Upload shape
The browser hashes chunks in a worker, uploads them in parallel, and only retries missing chunks after interruption. Small and large files follow the same route, so the system does not need a special fragile path for big uploads or a full-file memory buffer.
- Chunk identity is SHA-256 based.
- A file manifest assembles ordered chunks into visible content.
- Interrupted uploads can re-send only the missing pieces.
Storage model
Cotton separates the layout graph from stored content. A visible file is a database-backed abstraction over manifests and chunks, not a single loose object sitting in a user folder. Folders, nodes, file versions, snapshots, manifests, and chunks each have clear jobs, which makes navigation, restore, deduplication, and cleanup predictable.
- Layouts describe where content appears.
- Manifests describe what content is.
- Chunks can be reused safely when multiple files reference the same bytes.
Backend contract
The storage backend only needs a small contract: write data for a key and read it back. Filesystem storage can place chunk blobs under hash-derived segments, while S3-compatible storage can use the same logical keys. Listing and delete support make verification and cleanup richer, but the core model stays simple.
- The public chunk hash is the storage identity.
- Backend objects do not reveal the user's folder tree.
- The database remains the source of truth for live references.
Transform pipeline
Data is compressed before encryption and then written to either filesystem or S3-backed storage. Compression, encryption, and backend persistence are not optional afterthoughts; they are the normal ingest path, built around streaming buffers instead of loading the full object.
- Inline Zstd keeps storage savings in the hot path.
- Streaming AES-GCM authenticates content per chunk.
- Filesystem and S3 backends share the same logical pipeline.
Serving model
Reads are assembled from chunks into a byte stream without rebuilding a whole file first. That is why downloads, previews, media seeking, range requests, share pages, and WebDAV can all ride the same storage design.
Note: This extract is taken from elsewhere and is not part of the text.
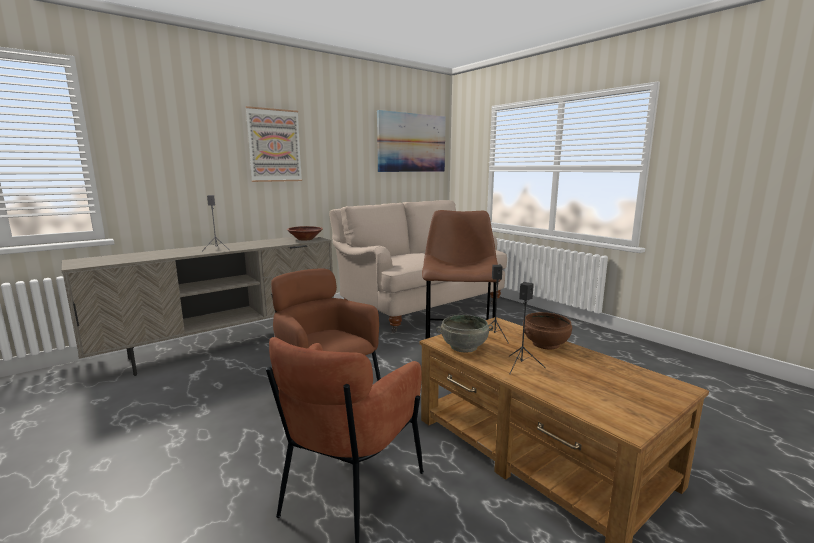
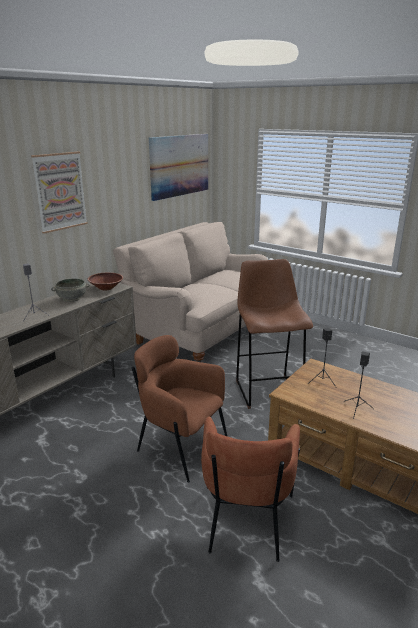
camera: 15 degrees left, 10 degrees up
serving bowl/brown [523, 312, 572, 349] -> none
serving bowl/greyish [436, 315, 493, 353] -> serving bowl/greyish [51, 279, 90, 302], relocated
- Large media stays seekable.
- Preview generators can work against encrypted chunk streams.
- HTTP range responses do not require temporary full-file copies.
Recovery model
Snapshots record references rather than copying the whole tree. Restore can switch layout state without turning rollback into a giant background copy job, while garbage collection still has a clear retention contract.
- Snapshots are first-class layout operations.
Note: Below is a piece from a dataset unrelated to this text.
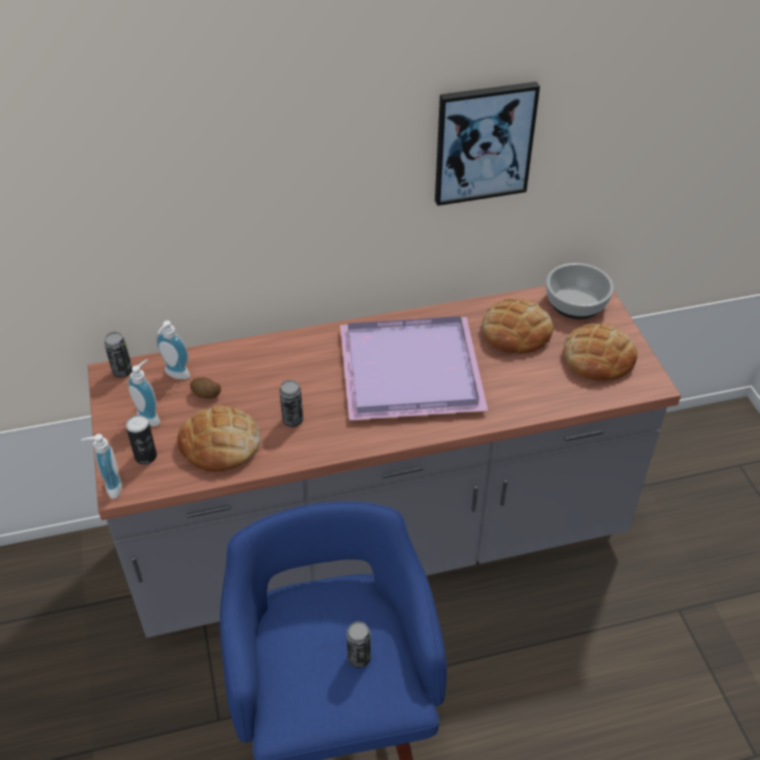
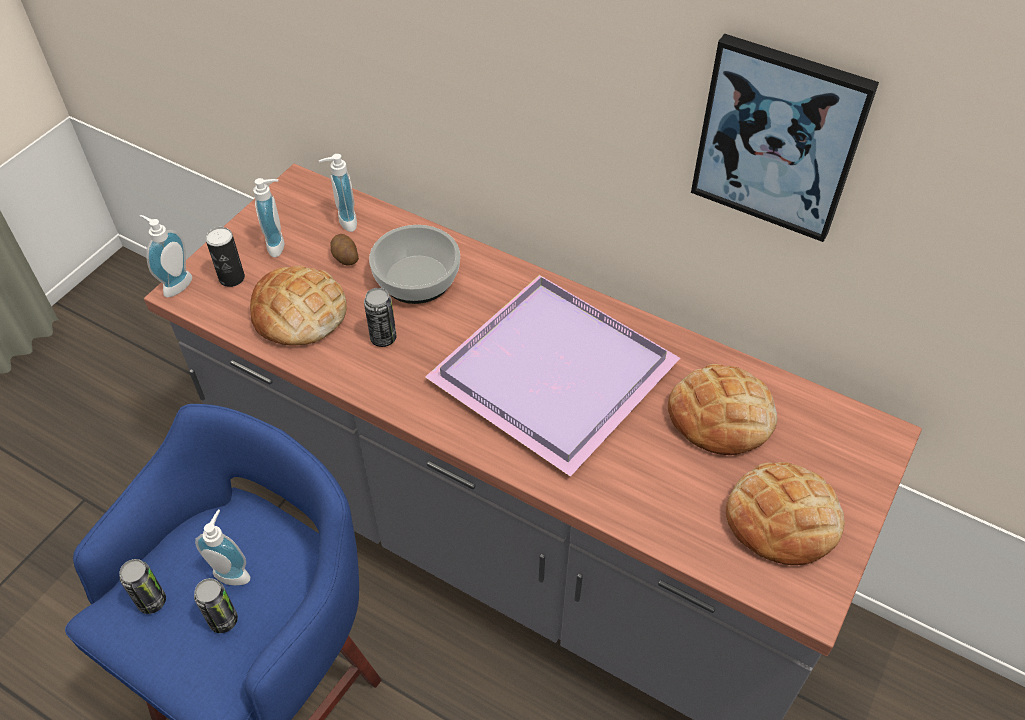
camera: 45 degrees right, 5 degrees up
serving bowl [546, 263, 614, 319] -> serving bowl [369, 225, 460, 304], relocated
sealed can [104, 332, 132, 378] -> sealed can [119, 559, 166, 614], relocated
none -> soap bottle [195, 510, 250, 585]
- Versions and trash fit into the same lifecycle.
- Unreferenced content is rechecked before reclaim.
Operational model
Background manifest hashing, storage consistency checks, preview work, token cleanup, and temp cleanup are part of the product path. Operators get explicit warnings instead of discovering silent storage drift later.
Storage model proof
The architecture page is not asking visitors to trust a diagram. The product proof is visible in the storage vocabulary and page surface: chunks, manifests, snapshots, versions, range reads, WebDAV, previews, and integrity checks all point back to the same model.
- SHA-256 chunk identity is the storage anchor.
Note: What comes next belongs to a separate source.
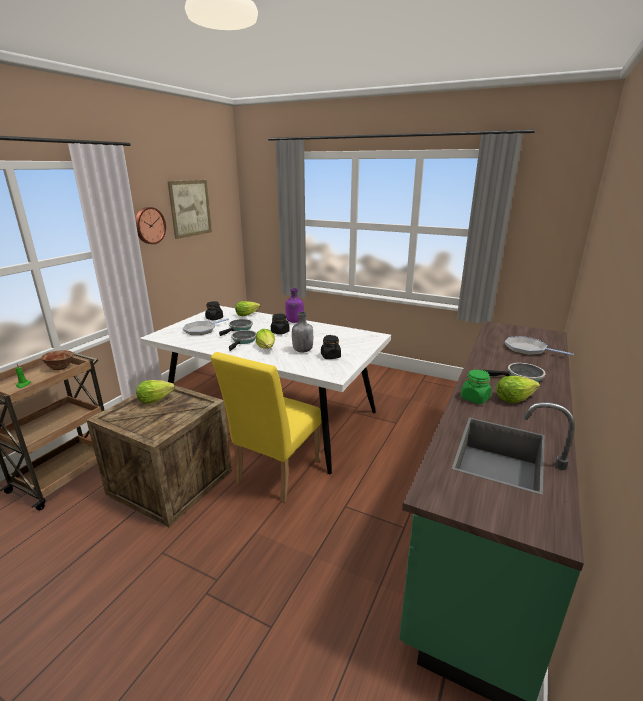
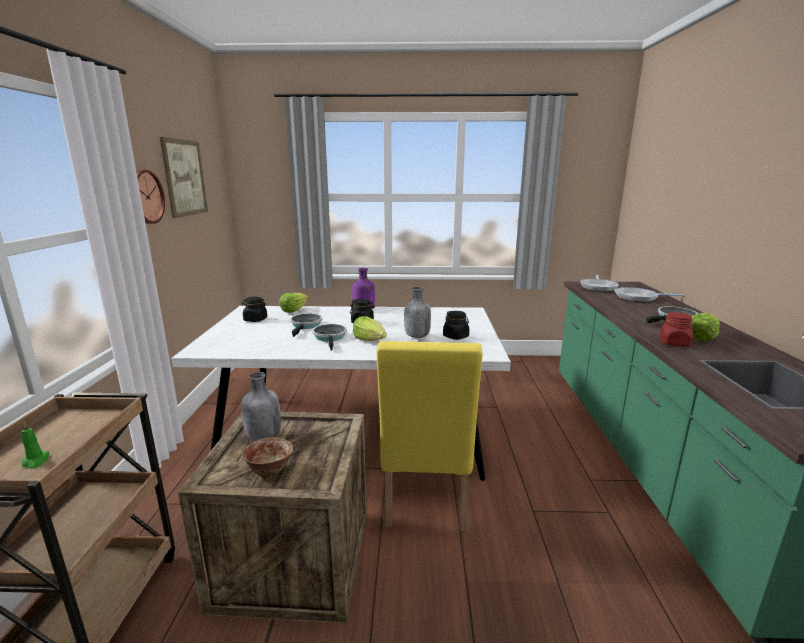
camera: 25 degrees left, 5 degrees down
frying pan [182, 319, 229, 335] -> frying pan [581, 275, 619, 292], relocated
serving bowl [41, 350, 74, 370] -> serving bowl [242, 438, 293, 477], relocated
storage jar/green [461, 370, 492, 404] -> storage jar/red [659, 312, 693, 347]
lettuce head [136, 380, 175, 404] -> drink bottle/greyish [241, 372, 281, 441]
- Manifests describe file bytes separately from folder layout.
- Snapshots and restore operate on references instead of copying every byte again.
Why the model sells
Cotton fits best when you want a file cloud whose internals explain the product instead of fighting it. The same architecture that makes large files practical also makes recovery, sharing, previews, and cleanup easier to reason about.
When a simpler stack wins
A chunk-first storage engine is more deliberate than mounting a folder and calling it a cloud. If you mainly need a broad app suite or direct filesystem semantics, a groupware stack or simple file server may fit better.